◆ Excerpt provided ◆
Hezekiah Rabala Ochuka, (alias Awour) (23 July 1953 – 9 July 1987) was Senior Private in the Kenya Air Force, who ruled as the third president of Kenya for about six hours after planning and executing a coup against president Daniel arap Moi. Hezekiah Ochuka was the centre of the August 1, 1982 attempted coup, which the then president Daniel arap Moi survived in less than a day. The 29-year-old was a Grade 1 – the second lowest rank in the military. Hezekiah was an unapologetic individual who assumed the title of chairman of a so-called "People's Redemption Council" that planned to replace President Moi. Hezekiah's military knowledge and connections made it manageable for him to form a military heist on the Kenyan Government. Hezekiah was not successful in his attempt to completely overthrow his homeland's government; but he did manage to have control of the whole country of Kenya for six hours.

◆ Listed records ◆

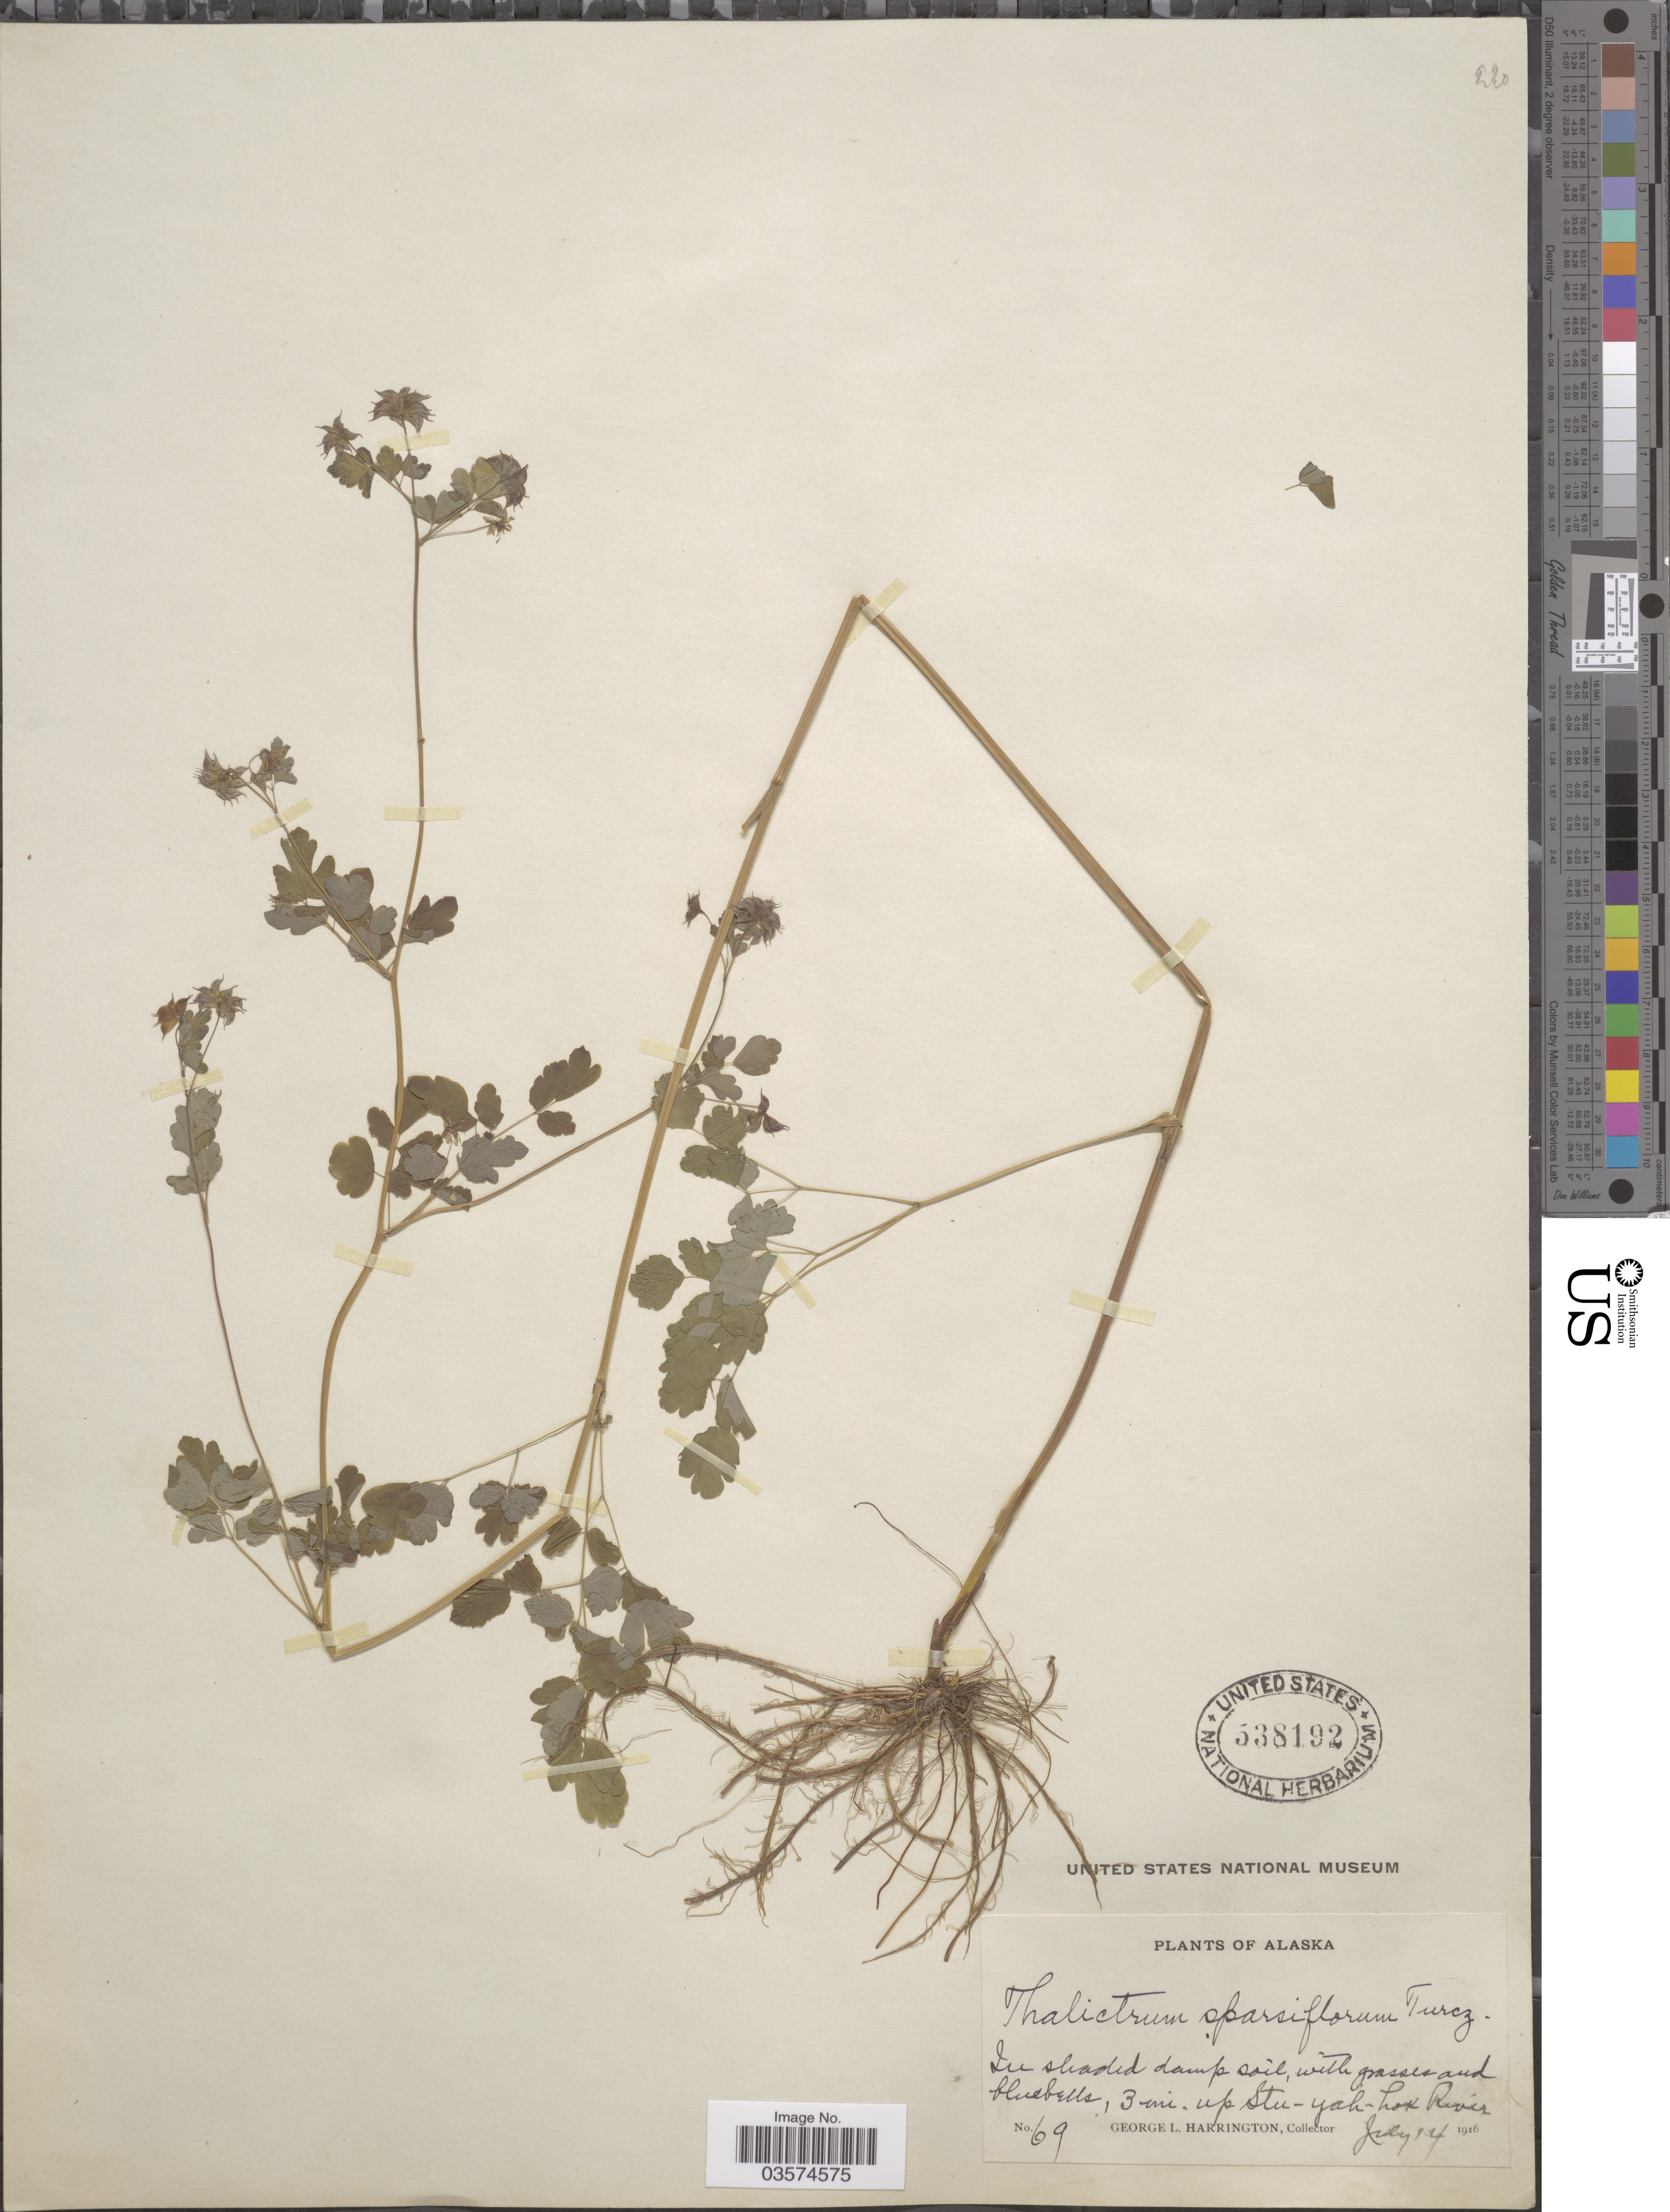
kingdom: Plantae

* * *

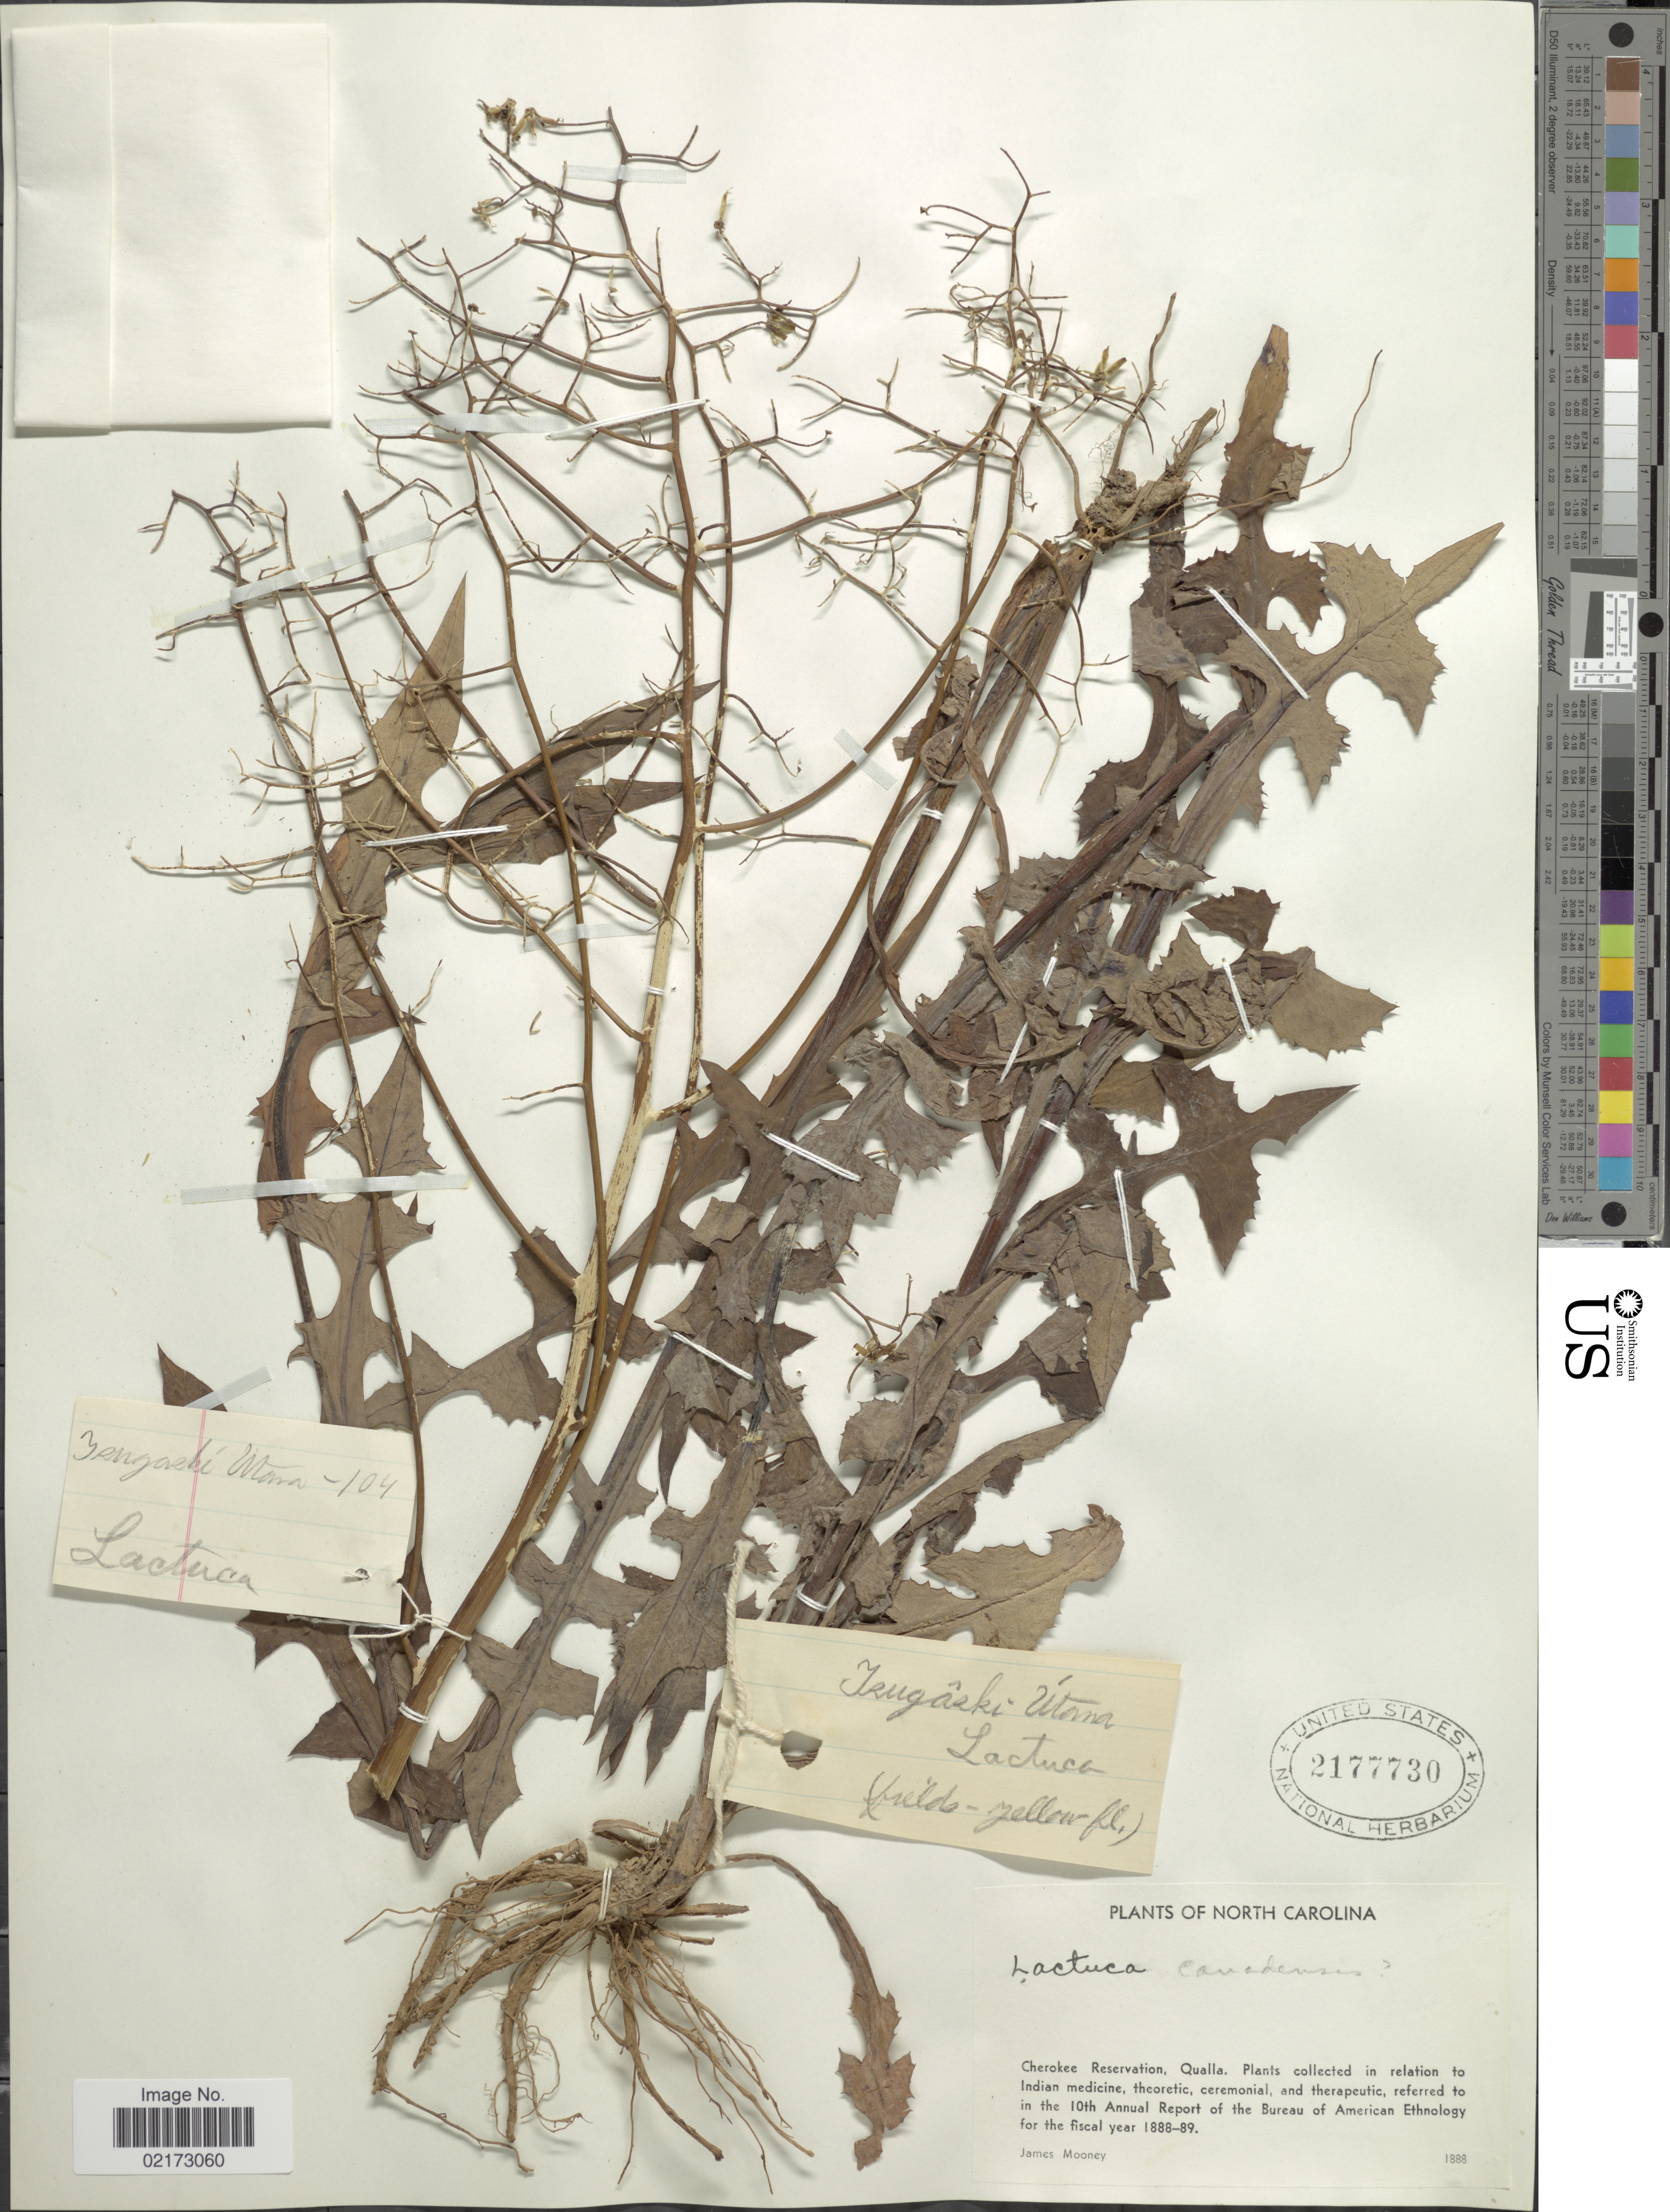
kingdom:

◆ Request 1 ◆
In the passage on Hezekiah Ochuka, what title did he take on?
◆ Request 2 ◆
Continue the passage on Hezekiah Ochuka from its final sentence.

◆ Right answer 1 ◆
Chairman of the "People's Redemption Council"

◆ Right answer 2 ◆
Early life and career
Ochuka, of the Luo Nation  was born in Nyakach, Kisumu District. After attending Naki kabete Primary School and Mirogi Secondary School, Ochuka was recruited into the Kenya Air Force on 14 September 1976 in Mombasa. Hezekiah was raised by a single mother and his three older brothers. Being around a majority of men Hezekiah was always influenced by masculinity being that he was raised by his older brothers when a majority of the time the mother was working hard labor jobs to provide for the a family of four boys. He underwent eight weeks of military training at Lanet Army Barracks in Nakuru, and was posted to Eastleigh Air Base. Between 1976 and 1978, he underwent basic trade training in electrical devices and instruments, and worked in hangars and bays. From 30 October 1978 to 21 January 1980, he attended a course in RAF Cosford, UK, after which he worked as a Senior Private Grade-I, the second lowest rank in Kenya's military.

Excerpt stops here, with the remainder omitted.